* _ЗАДАНИЯ_:
[a] Кому, согласно фрагменту, иностранные представители поручили просить императора позволить им присоединиться к его свите?
[b] Почему, как объясняет фрагмент, никто не заметил, что Якубович подошёл к императору со стороны противника?
[c] Выпишите из фрагмента отрезок от слов «Привлеченные любопытством иностранные» до слов «характер нового государя.».

* _ФРАГМЕНТ ТЕКСТА_:
Гренадеры стали смело приближаться, но крики «Ура Константину!» и несколько ружейных выстрелов показали им всю бесполезность их поступка.
Якубович был одним из самых отважных заговорщиков. Красивый мужчина, он был наделен злым и деятельным красноречием, он приблизился к императору с предложением переговорить с заговорщиками. Он был драгунским офицером и прошел через толпу, поэтому никто из нас не увидел, что он приблизился со стороны противника. Император, не имея оснований сомневаться в его преданности, позволил ему это сделать. У Якубовича в кармане был заряженный пистолет, приготовленный для стрельбы в императора. Мой адъютант с удивлением предупредил меня о спрятанном оружии. Я приблизился к императору, но в этот момент предатель отошел от него и подошел к бунтовщикам, которые встретили его криками «Ура!» и призывами действовать. Он надеялся вернуться в наши ряды, где готовил быть может самое бесчестное преступление, но только что оказанный ему прием раскрыл эти ужасные планы и он остался с врагами, чья отвага и крики усиливались с каждым мгновением.
Привлеченные любопытством иностранные представители собрались на Адмиралтейском бульваре. Они уполномочили ганноверского посланника генерала Дёрнберга попросить у императора позволения присоединиться к его свите с тем, чтобы их присутствие послужило доказательством законности его восшествия на престол. Император поручил Дёрнбергу поблагодарить дипломатический корпус за его добрую волю и передать им, что это «дело семейное и впутывать в него Европу нет никаких оснований». Этот ответ доставил удовольствие русским и в первый раз дал иностранным представителям возможность оценить характер нового государя.

* _ДАННЫЕ_:
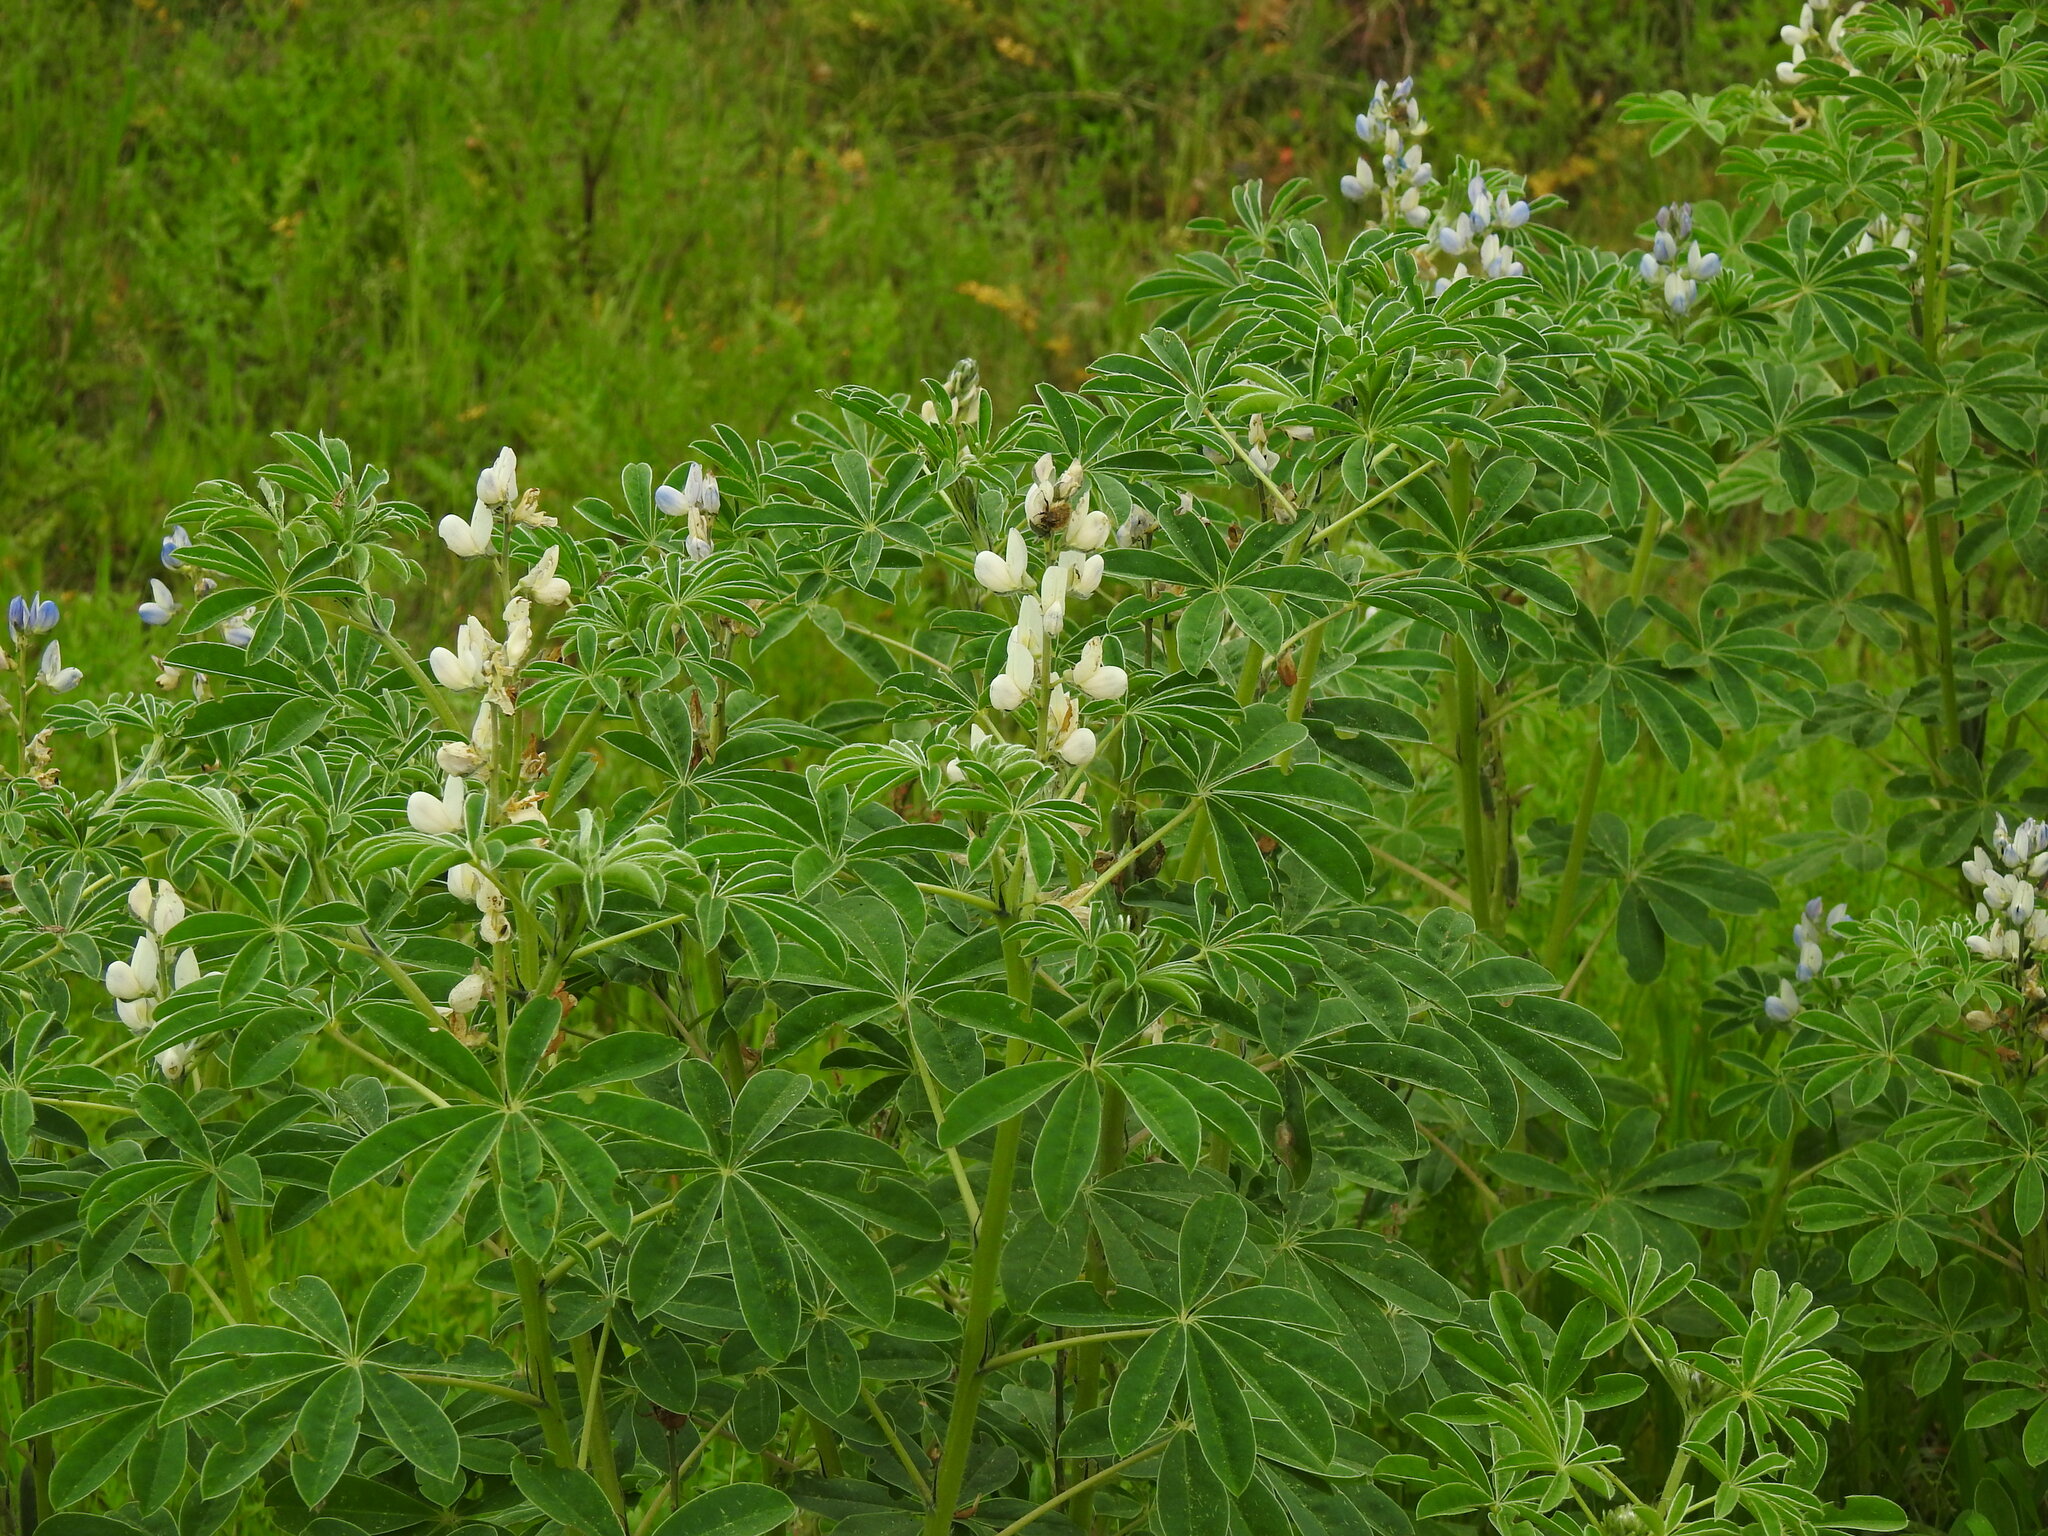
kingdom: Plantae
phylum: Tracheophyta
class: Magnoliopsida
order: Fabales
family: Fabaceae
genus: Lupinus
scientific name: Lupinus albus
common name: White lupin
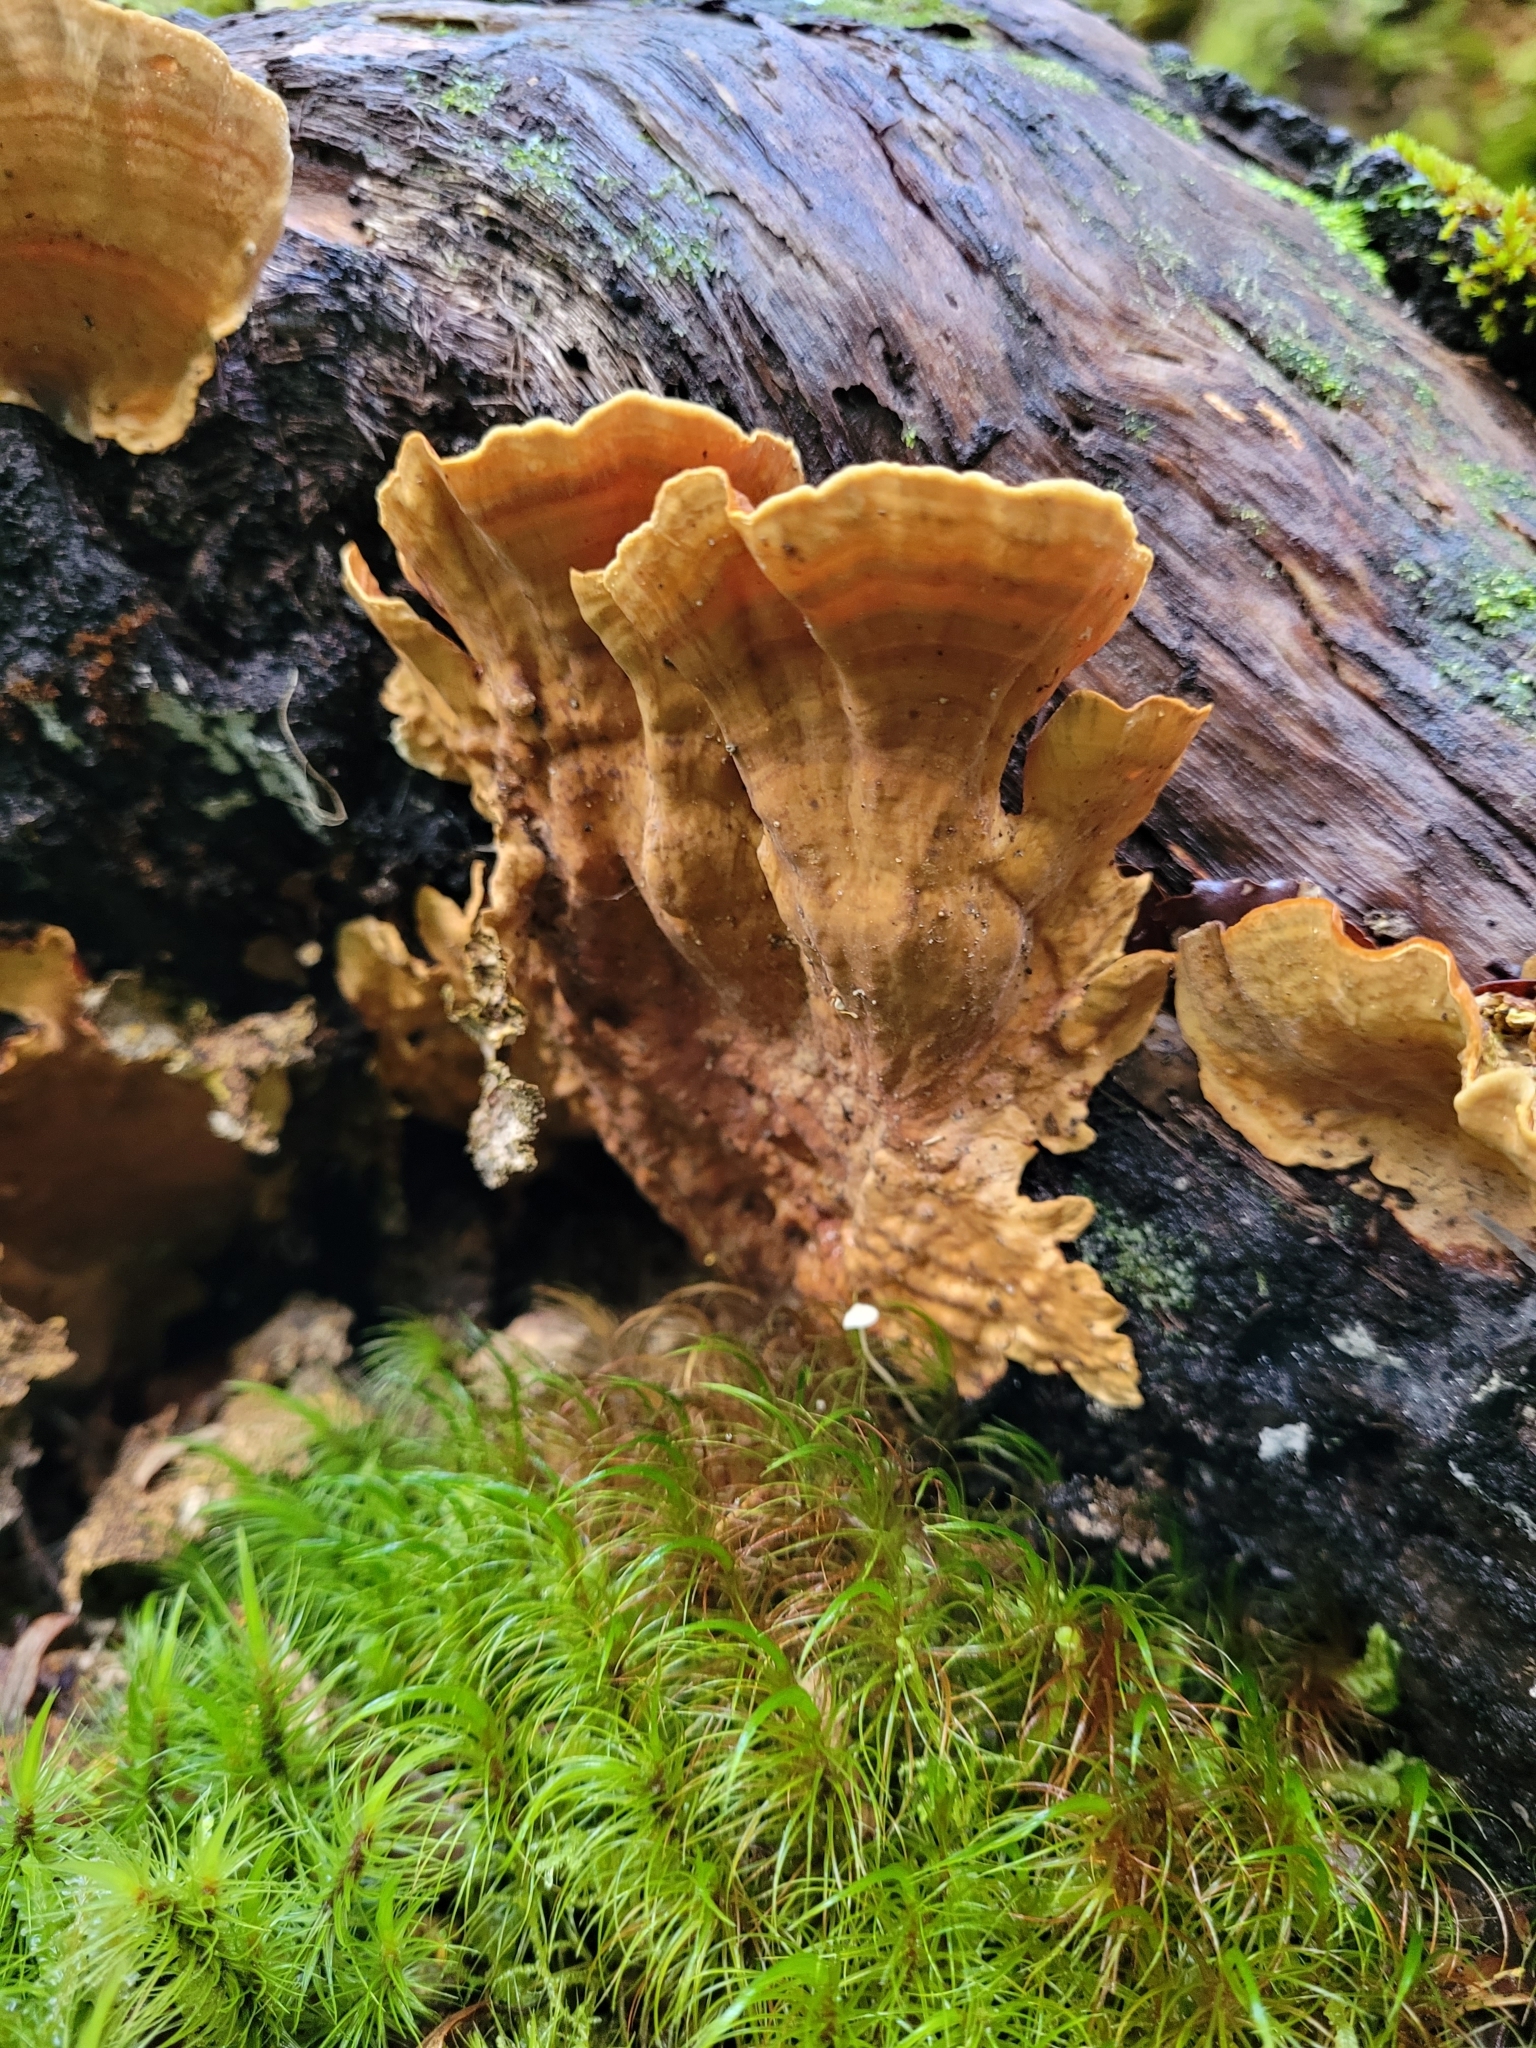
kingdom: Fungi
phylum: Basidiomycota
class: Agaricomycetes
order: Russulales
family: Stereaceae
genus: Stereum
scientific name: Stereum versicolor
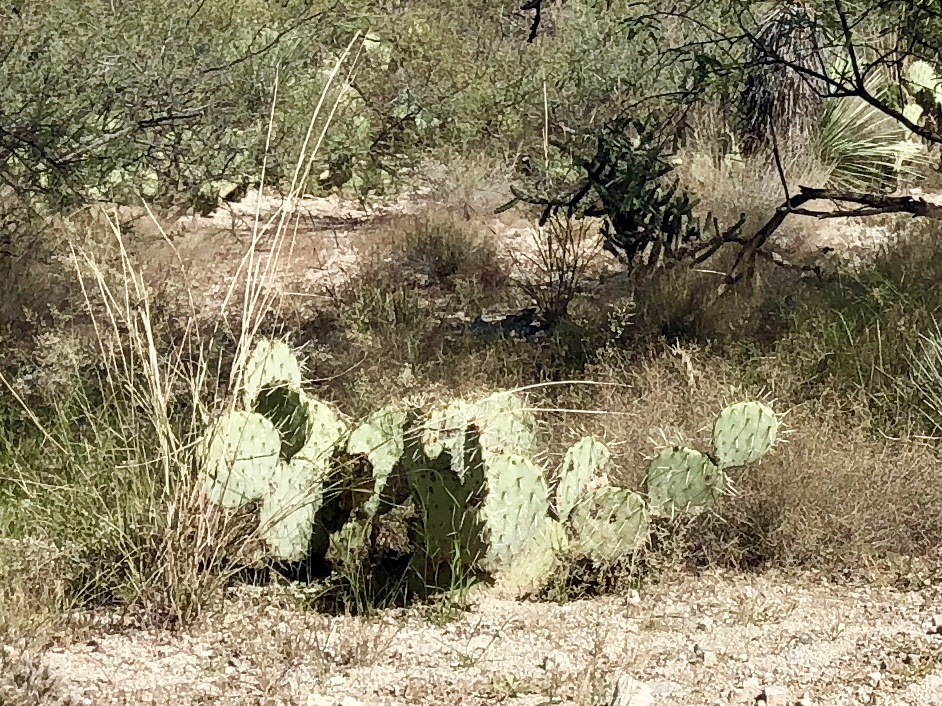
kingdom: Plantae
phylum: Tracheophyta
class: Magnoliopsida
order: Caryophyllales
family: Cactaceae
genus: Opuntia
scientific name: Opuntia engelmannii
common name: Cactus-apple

* _ОТВЕТЫ К ЗАДАНИЯМ_:
[a] Ганноверскому посланнику генералу Дёрнбергу.

[b] Якубович был драгунским офицером и прошёл через толпу. Поэтому никто не увидел, что он приблизился со стороны противника.

[c]
Привлеченные любопытством иностранные представители собрались на Адмиралтейском бульваре. Они уполномочили ганноверского посланника генерала Дёрнберга попросить у императора позволения присоединиться к его свите с тем, чтобы их присутствие послужило доказательством законности его восшествия на престол. Император поручил Дёрнбергу поблагодарить дипломатический корпус за его добрую волю и передать им, что это «дело семейное и впутывать в него Европу нет никаких оснований». Этот ответ доставил удовольствие русским и в первый раз дал иностранным представителям возможность оценить характер нового государя.